Polymer‐Encapsulated Catalase for Targeted Redox Regulation in Acute Liver Injury

The liver plays a critical role in maintaining homeostasis, and its dysfunction can lead to severe conditions like acute liver injury (ALI), which is primarily caused by viral infections, toxins, and oxidative stress. Reactive oxygen species (ROS), especially hydrogen peroxide (H₂O₂), significantly drive hepatocyte injury, initiating oxidative stress and inflammation. Current antioxidants, such as N-acetylcysteine (NAC) and superoxide dismutase (SOD), show limited clinical efficacy due to poor targeting, instability, and toxicity. Catalase (CAT), an essential enzyme for H₂O₂ decomposition, represents a promising therapeutic for ALI; however, its clinical application faces challenges in stability, rapid degradation, and insufficient targeting. Here, a novel nanocapsule-based CAT delivery system (n(CAT)) is presented, formed through in situ radical polymerization using 2-methacryloyloxyethyl phosphorylcholine (MPC) and N-(3-aminopropyl)-methacrylamide hydrochloride (APM).
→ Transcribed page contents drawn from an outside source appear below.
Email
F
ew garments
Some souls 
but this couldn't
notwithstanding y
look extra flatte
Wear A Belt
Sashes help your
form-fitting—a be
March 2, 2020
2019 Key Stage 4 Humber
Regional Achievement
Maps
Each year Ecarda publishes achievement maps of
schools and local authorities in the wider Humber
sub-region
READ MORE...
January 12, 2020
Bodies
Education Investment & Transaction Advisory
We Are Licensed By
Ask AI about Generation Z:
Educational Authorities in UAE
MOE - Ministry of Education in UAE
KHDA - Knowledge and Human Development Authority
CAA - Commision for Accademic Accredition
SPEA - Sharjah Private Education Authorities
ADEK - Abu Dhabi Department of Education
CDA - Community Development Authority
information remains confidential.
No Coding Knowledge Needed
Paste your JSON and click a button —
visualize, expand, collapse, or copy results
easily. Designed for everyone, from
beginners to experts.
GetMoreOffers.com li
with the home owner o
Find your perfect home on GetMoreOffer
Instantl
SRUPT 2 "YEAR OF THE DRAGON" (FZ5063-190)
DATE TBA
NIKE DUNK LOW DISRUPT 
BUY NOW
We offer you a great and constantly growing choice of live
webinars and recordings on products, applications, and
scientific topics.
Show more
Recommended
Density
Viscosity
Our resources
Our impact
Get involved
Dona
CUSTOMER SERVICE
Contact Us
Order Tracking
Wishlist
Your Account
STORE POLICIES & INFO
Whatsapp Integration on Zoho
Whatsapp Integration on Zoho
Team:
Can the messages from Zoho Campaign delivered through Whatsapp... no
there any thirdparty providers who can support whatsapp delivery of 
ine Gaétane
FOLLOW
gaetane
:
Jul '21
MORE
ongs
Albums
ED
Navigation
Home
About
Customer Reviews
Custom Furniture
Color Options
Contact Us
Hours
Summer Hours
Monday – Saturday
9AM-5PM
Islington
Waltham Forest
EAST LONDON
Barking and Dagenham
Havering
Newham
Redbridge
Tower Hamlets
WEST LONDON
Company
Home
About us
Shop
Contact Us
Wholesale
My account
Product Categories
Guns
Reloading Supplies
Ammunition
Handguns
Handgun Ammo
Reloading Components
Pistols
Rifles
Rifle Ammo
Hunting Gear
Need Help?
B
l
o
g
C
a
This strategy significantly enhances CAT's stability, retains enzyme activity, and improves selective liver accumulation, particularly at inflammation sites. The results demonstrate that n(CAT) effectively reduces oxidative stress, minimizes inflammation, and facilitates liver repair in ALI and ischemia-reperfusion injury (IRI) models. These findings highlight the potential of n(CAT) as a promising platform for advanced antioxidant therapies targeting liver diseases, including hepatitis.